(DATA FOR PROCESSING)

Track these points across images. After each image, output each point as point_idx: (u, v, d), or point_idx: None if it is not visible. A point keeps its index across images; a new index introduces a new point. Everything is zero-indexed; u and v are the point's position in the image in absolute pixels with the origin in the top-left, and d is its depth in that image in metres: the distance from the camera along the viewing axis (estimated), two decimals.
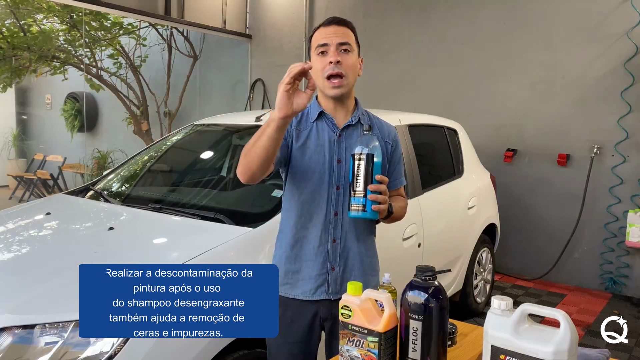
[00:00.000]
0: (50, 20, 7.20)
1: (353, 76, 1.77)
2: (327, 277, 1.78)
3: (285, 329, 1.79)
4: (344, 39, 1.74)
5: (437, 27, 5.50)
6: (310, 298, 1.78)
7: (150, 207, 2.61)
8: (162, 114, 7.55)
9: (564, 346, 1.13)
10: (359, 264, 1.83)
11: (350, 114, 1.83)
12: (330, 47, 1.73)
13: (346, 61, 1.73)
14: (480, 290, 4.13)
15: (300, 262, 1.79)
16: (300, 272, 1.79)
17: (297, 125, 1.82)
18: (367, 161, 1.59)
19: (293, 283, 1.80)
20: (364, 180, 1.58)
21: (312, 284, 1.78)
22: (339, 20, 1.79)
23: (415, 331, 1.28)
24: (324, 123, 1.81)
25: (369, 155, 1.59)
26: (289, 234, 1.81)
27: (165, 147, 3.47)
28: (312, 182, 1.77)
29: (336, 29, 1.76)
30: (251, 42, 7.01)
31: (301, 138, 1.79)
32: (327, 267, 1.78)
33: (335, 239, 1.78)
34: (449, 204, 3.62)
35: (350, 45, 1.75)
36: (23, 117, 8.49)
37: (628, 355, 3.46)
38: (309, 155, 1.77)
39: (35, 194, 7.35)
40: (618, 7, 4.50)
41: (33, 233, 2.55)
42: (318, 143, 1.78)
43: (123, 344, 1.69)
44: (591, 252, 4.76)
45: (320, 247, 1.78)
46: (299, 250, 1.79)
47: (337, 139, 1.78)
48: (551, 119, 4.88)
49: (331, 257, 1.78)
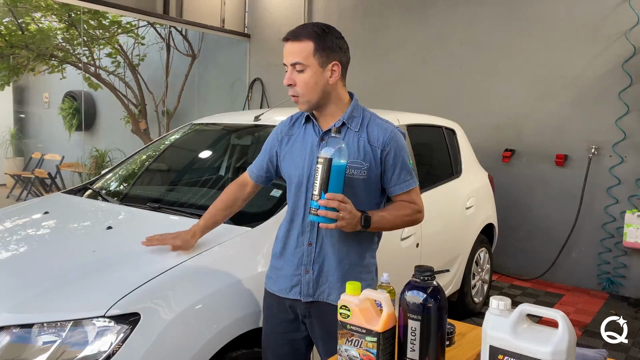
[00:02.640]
0: (49, 19, 7.18)
1: (310, 92, 1.73)
2: (300, 279, 1.81)
3: (272, 318, 1.89)
4: (295, 59, 1.71)
5: (436, 26, 5.50)
6: (286, 296, 1.84)
7: (149, 206, 2.61)
8: (161, 113, 7.53)
9: (563, 346, 1.13)
10: (335, 270, 1.79)
11: (338, 116, 1.79)
12: (287, 67, 1.74)
13: (299, 81, 1.73)
14: (478, 290, 4.13)
15: (283, 260, 1.86)
16: (282, 270, 1.86)
17: (289, 130, 1.89)
18: (325, 165, 1.57)
19: (275, 279, 1.88)
20: (320, 184, 1.58)
21: (287, 283, 1.84)
22: (293, 35, 1.73)
23: (414, 331, 1.28)
24: (310, 127, 1.84)
25: (326, 159, 1.57)
26: (281, 231, 1.89)
27: (164, 146, 3.46)
28: (295, 184, 1.82)
29: (291, 46, 1.73)
30: (250, 41, 7.01)
31: (290, 142, 1.87)
32: (301, 269, 1.81)
33: (311, 242, 1.80)
34: (447, 204, 3.63)
35: (302, 64, 1.71)
36: (21, 115, 8.47)
37: (625, 355, 3.47)
38: (292, 159, 1.84)
39: (33, 192, 7.34)
40: (616, 7, 4.51)
41: (31, 232, 2.54)
42: (302, 147, 1.83)
43: (121, 344, 1.68)
44: (589, 252, 4.77)
45: (297, 249, 1.82)
46: (284, 249, 1.86)
47: (319, 143, 1.78)
48: (549, 119, 4.88)
49: (306, 259, 1.81)
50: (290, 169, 1.84)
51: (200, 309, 1.90)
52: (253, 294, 2.04)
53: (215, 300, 1.96)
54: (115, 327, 1.71)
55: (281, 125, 1.93)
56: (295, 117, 1.91)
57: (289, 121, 1.92)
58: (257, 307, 2.04)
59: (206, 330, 1.88)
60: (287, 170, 1.86)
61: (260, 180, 2.02)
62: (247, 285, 2.06)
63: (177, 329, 1.82)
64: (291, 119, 1.92)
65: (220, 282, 2.01)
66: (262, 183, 2.03)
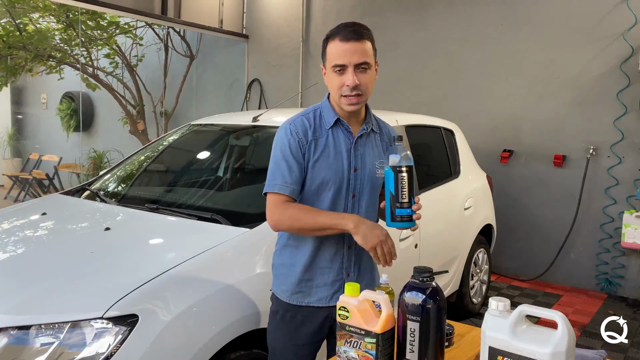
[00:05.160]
0: (47, 20, 7.17)
1: (369, 92, 1.75)
2: (342, 283, 1.80)
3: (293, 332, 1.82)
4: (362, 59, 1.67)
5: (434, 27, 5.51)
6: (327, 304, 1.80)
7: (147, 207, 2.60)
8: (159, 113, 7.53)
9: (562, 347, 1.13)
10: (370, 269, 1.87)
11: (363, 120, 1.82)
12: (348, 67, 1.67)
13: (364, 80, 1.70)
14: (476, 291, 4.13)
15: (314, 270, 1.80)
16: (314, 280, 1.80)
17: (313, 134, 1.76)
18: (410, 173, 1.61)
19: (306, 291, 1.80)
20: (409, 192, 1.61)
21: (328, 291, 1.80)
22: (357, 34, 1.68)
23: (413, 332, 1.28)
24: (340, 130, 1.78)
25: (410, 167, 1.61)
26: (309, 243, 1.78)
27: (162, 147, 3.46)
28: (331, 191, 1.75)
29: (354, 46, 1.67)
30: (248, 42, 7.01)
31: (319, 147, 1.75)
32: (342, 274, 1.81)
33: (351, 245, 1.79)
34: (446, 204, 3.63)
35: (369, 63, 1.70)
36: (19, 116, 8.45)
37: (624, 355, 3.47)
38: (328, 165, 1.75)
39: (31, 193, 7.32)
40: (614, 8, 4.52)
41: (29, 233, 2.54)
42: (336, 151, 1.76)
43: (119, 345, 1.68)
44: (587, 252, 4.78)
45: (336, 254, 1.79)
46: (315, 259, 1.79)
47: (354, 147, 1.78)
48: (547, 120, 4.89)
49: (346, 263, 1.81)
50: (328, 175, 1.73)
51: (198, 310, 1.90)
52: (252, 295, 2.04)
53: (213, 302, 1.96)
54: (113, 329, 1.70)
55: (302, 130, 1.75)
56: (312, 119, 1.78)
57: (308, 124, 1.77)
58: (256, 308, 2.03)
59: (205, 332, 1.87)
60: (322, 175, 1.73)
61: (298, 195, 1.77)
62: (246, 286, 2.05)
63: (176, 330, 1.82)
64: (309, 122, 1.77)
65: (218, 283, 2.00)
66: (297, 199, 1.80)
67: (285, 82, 6.59)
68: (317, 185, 1.75)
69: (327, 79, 1.76)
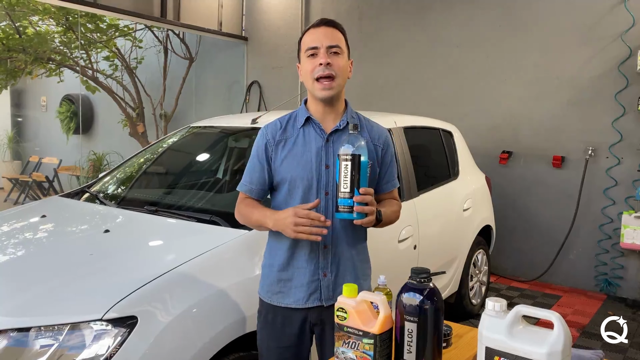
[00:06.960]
0: (46, 22, 7.18)
1: (343, 78, 1.77)
2: (319, 284, 1.78)
3: (277, 334, 1.81)
4: (334, 42, 1.74)
5: (433, 29, 5.52)
6: (303, 306, 1.78)
7: (146, 209, 2.61)
8: (158, 116, 7.53)
9: (558, 347, 1.13)
10: (351, 269, 1.82)
11: (340, 117, 1.81)
12: (320, 49, 1.73)
13: (336, 63, 1.73)
14: (475, 291, 4.14)
15: (292, 270, 1.79)
16: (293, 280, 1.79)
17: (282, 134, 1.80)
18: (354, 162, 1.57)
19: (286, 292, 1.80)
20: (351, 181, 1.57)
21: (304, 292, 1.78)
22: (327, 21, 1.78)
23: (410, 333, 1.29)
24: (311, 129, 1.79)
25: (355, 155, 1.57)
26: (284, 242, 1.78)
27: (162, 149, 3.46)
28: (301, 189, 1.76)
29: (326, 30, 1.76)
30: (247, 44, 7.02)
31: (287, 146, 1.78)
32: (318, 274, 1.78)
33: (327, 245, 1.77)
34: (445, 205, 3.63)
35: (340, 48, 1.75)
36: (18, 119, 8.45)
37: (623, 356, 3.48)
38: (296, 162, 1.76)
39: (31, 196, 7.32)
40: (612, 9, 4.53)
41: (28, 236, 2.54)
42: (305, 150, 1.77)
43: (119, 347, 1.69)
44: (586, 253, 4.78)
45: (311, 254, 1.77)
46: (291, 259, 1.79)
47: (325, 144, 1.77)
48: (546, 121, 4.90)
49: (323, 263, 1.78)
50: (295, 172, 1.75)
51: (197, 312, 1.90)
52: (250, 297, 2.04)
53: (212, 303, 1.96)
54: (112, 331, 1.71)
55: (271, 131, 1.81)
56: (286, 121, 1.83)
57: (279, 125, 1.82)
58: (255, 310, 2.03)
59: (203, 333, 1.88)
60: (290, 173, 1.76)
61: (263, 196, 1.86)
62: (244, 287, 2.06)
63: (175, 332, 1.82)
64: (280, 123, 1.83)
65: (217, 285, 2.01)
66: (263, 198, 1.87)
67: (285, 84, 6.60)
68: (288, 183, 1.77)
69: (302, 71, 1.79)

(End DATA FOR PROCESSING)

▶ [WORK REQUEST]: Both the line above containing "47: (337, 139, 1.78)" and the line containing "53: (215, 300, 1.96)" belong in the copy, along with every line between them; print these exactly and omit the pictures.

▶ [RESPONSE BOX]:
47: (337, 139, 1.78)
48: (551, 119, 4.88)
49: (331, 257, 1.78)
[00:02.640]
0: (49, 19, 7.18)
1: (310, 92, 1.73)
2: (300, 279, 1.81)
3: (272, 318, 1.89)
4: (295, 59, 1.71)
5: (436, 26, 5.50)
6: (286, 296, 1.84)
7: (149, 206, 2.61)
8: (161, 113, 7.53)
9: (563, 346, 1.13)
10: (335, 270, 1.79)
11: (338, 116, 1.79)
12: (287, 67, 1.74)
13: (299, 81, 1.73)
14: (478, 290, 4.13)
15: (283, 260, 1.86)
16: (282, 270, 1.86)
17: (289, 130, 1.89)
18: (325, 165, 1.57)
19: (275, 279, 1.88)
20: (320, 184, 1.58)
21: (287, 283, 1.84)
22: (293, 35, 1.73)
23: (414, 331, 1.28)
24: (310, 127, 1.84)
25: (326, 159, 1.57)
26: (281, 231, 1.89)
27: (164, 146, 3.46)
28: (295, 184, 1.82)
29: (291, 46, 1.73)
30: (250, 41, 7.01)
31: (290, 142, 1.87)
32: (301, 269, 1.81)
33: (311, 242, 1.80)
34: (447, 204, 3.63)
35: (302, 64, 1.71)
36: (21, 115, 8.47)
37: (625, 355, 3.47)
38: (292, 159, 1.84)
39: (33, 192, 7.34)
40: (616, 7, 4.51)
41: (31, 232, 2.54)
42: (302, 147, 1.83)
43: (121, 344, 1.68)
44: (589, 252, 4.77)
45: (297, 249, 1.82)
46: (284, 249, 1.86)
47: (319, 143, 1.78)
48: (549, 119, 4.88)
49: (306, 259, 1.81)
50: (290, 169, 1.84)
51: (200, 309, 1.90)
52: (253, 294, 2.04)
53: (215, 300, 1.96)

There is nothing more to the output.